LLMs Aren't Thinking

I haven’t had any other argument for my stance that LLMs aren’t thinking (at least like how humans do), other than that it is constructed to just guess the most likely output.

There was a person on Twitter complaining how one of the coding benchmarks for LLMs only test for Python:

swe-bench is 100% python based?? we’re evaluating model coding abilities based on one language? and it’s python?!

(from: https://x.com/adamdotdev/status/1907824331695988824)

Would be better if this benchmark did include a plethora of languages. However, as some of the replies say, the programming language used is incidental to the process of solving an issue with computers. So, the language at the end of the day shouldn’t matter so much.

It shouldn’t matter… right?

But what about languages that are less popular, and thus the base models have had less resources to train on?

I’ve heard Zig developers say that they feel LLMs do not perform as well writing Zig, compared to other more popular languages.
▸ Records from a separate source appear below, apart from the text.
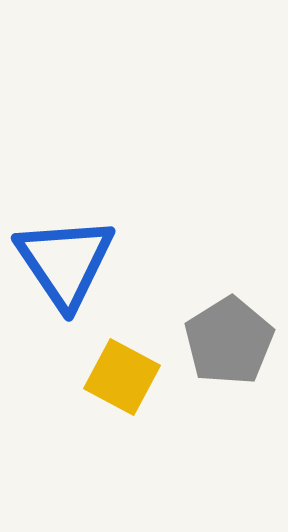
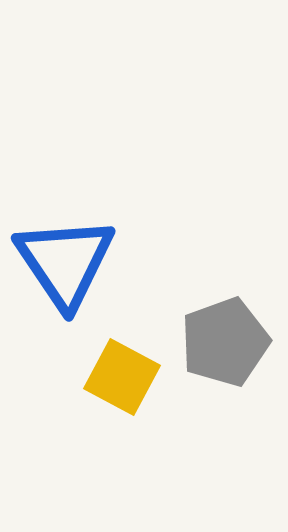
gray pentagon: moved 4 px left, 1 px down; rotated 12 degrees clockwise
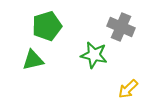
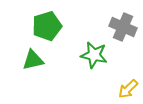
gray cross: moved 2 px right
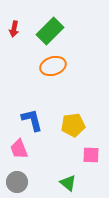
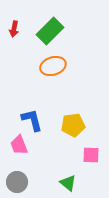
pink trapezoid: moved 4 px up
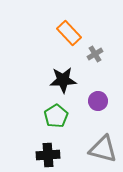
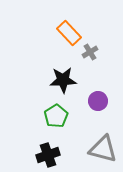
gray cross: moved 5 px left, 2 px up
black cross: rotated 15 degrees counterclockwise
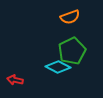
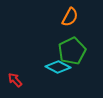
orange semicircle: rotated 42 degrees counterclockwise
red arrow: rotated 35 degrees clockwise
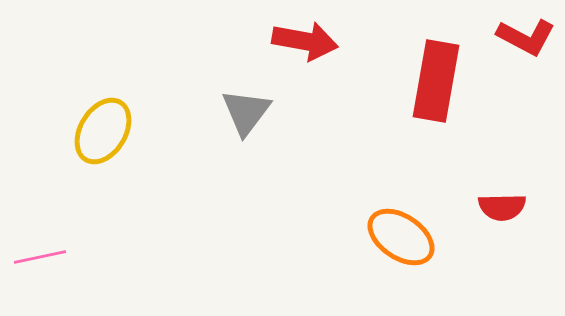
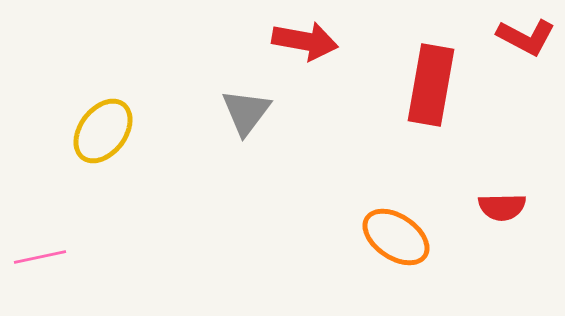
red rectangle: moved 5 px left, 4 px down
yellow ellipse: rotated 6 degrees clockwise
orange ellipse: moved 5 px left
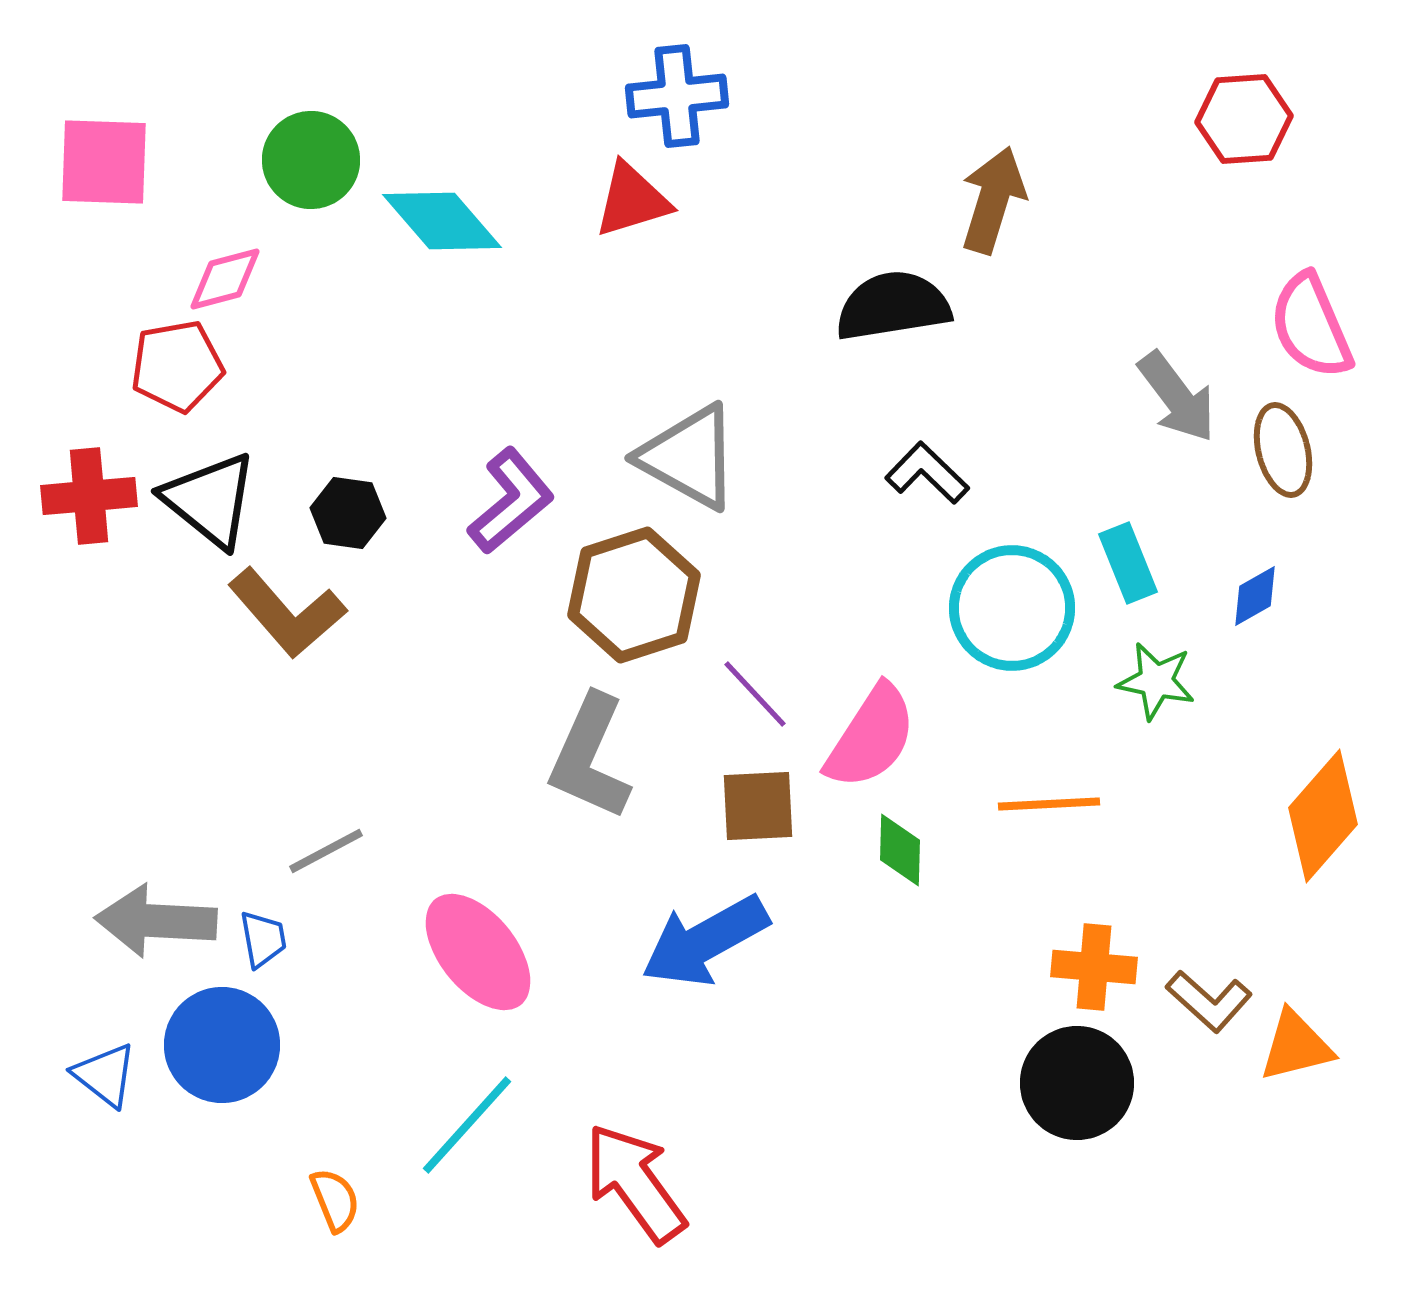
Of course some of this has to do with Zig still a pre-v1.0.0 language. But then how come human programmers are able to write prolific Zig?

I think the difference is the ability to think. A human programmer with at least some proficiency in a similar language such as C/C++ can pick up Zig quite easily I hear. Humans are capable of translating that thinking over.

I’m not discrediting the power of LLMs. In the latter half of this post, I’ve been comparing their reasoning abilities to that of humans. Isn’t that already incredible? I didn’t think I’d be able to see something like this until much further in the future, and I’m still amazed by what it does for me in my day-to-day.

But I think it’s still a bit far from AGI, and not just a few years ahead, pending another breakthrough happens during that short period. I’m doubtful that’ll come from just throwing more data at it, and besides, they’re apparently running out of more quality data to train on anyways.

So I say LLMs aren’t thinking (at least not like humans (at least not yet)).